The Midnight Sky should be a much sadder film given its story, and yet more often than not it simply feels disjointed and bizarre. When Mitchell is sitting with a hologram of his family eating breakfast, it should feel completely tragic and depressing since we know that his family is probably dead, and they’re not waiting for him back home. But since we never learn much about Mitchell beyond his job on the spaceship, there’s not much pathos beyond a general feeling of, “Oh, that’s sad.” The same goes for the other crew members, and even to some extent Augustine, who needs the assistance of flashbacks to explain to the audience why he’s burdened with regrets.

George Clooney and Caoilinn Springall in The Midnight Sky
Image via Netflix

Watching The Midnight Sky, I was reminded of recent sci-fi films, and one that came to mind was 2016’s Arrival.

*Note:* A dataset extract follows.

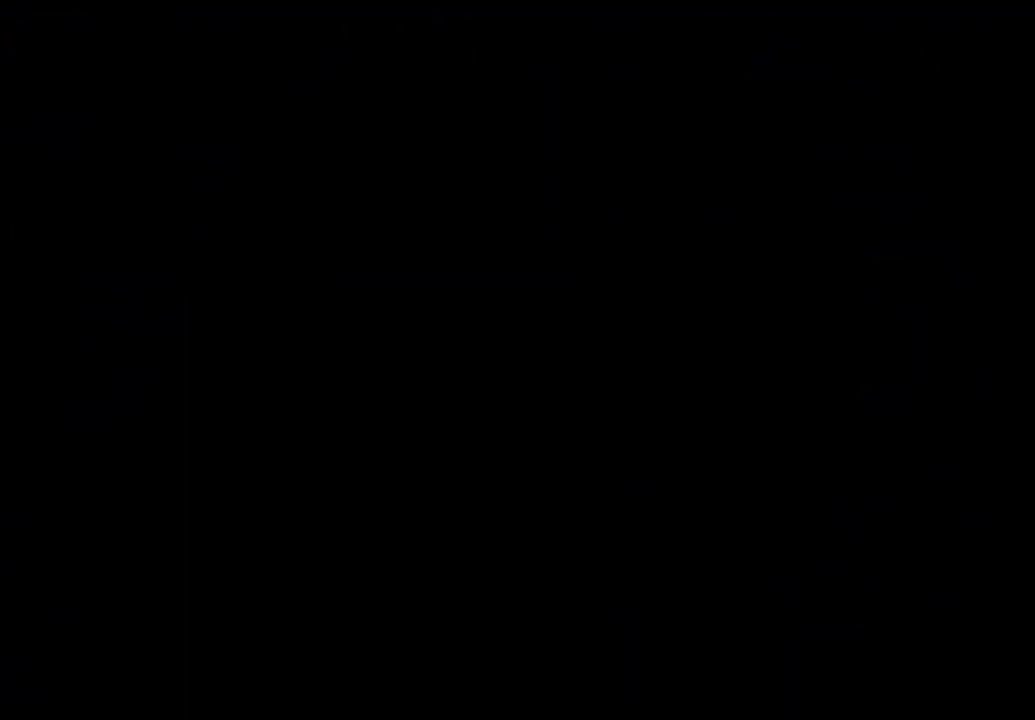
{"dt_ms": 500, "buttons": ["R1", "Z"], "left_stick": "up-right", "events": [[33, "Z", "up"], [67, "A", "up"], [167, "A", "down"], [167, "Z", "down"], [267, "A", "up"], [267, "Z", "up"], [367, "A", "down"], [400, "Z", "down"], [467, "A", "up"]]}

Like The Midnight Sky, Arrival deals with deep loss, grief, and regret within the bounds of a science fiction narrative, but you can see the clear mastery of Denis Villeneuve in that film, and Clooney doesn’t have that. The cinematography in The Midnight Sky doesn’t express remoteness and even the score from the usually reliable Alexandre Desplat feels out of tune. It’s a movie about what makes life worth living in the face of certain death, but Clooney’s direction fails him as we never feel that impact. It’s a movie that, more often than not, shies away from tragedy and is afraid to look directly at death, and this circumspect approach saps the film of any power it may have had.

Given that this is the first film Clooney has made since becoming a father, it’s kind of sweet that he wanted to tell a story about the lengths parents will go for their children, especially when they had previously devoted their life to work instead of family. But as a director, Clooney’s skills haven’t developed and evolved to tell this kind of story with the kind of gravitas and empathy it requires. His motives are sound, and his themes are worthwhile, but the execution just isn’t there. The saddest thing about The Midnight Sky is realizing that Clooney’s work as a director peaked over a decade ago.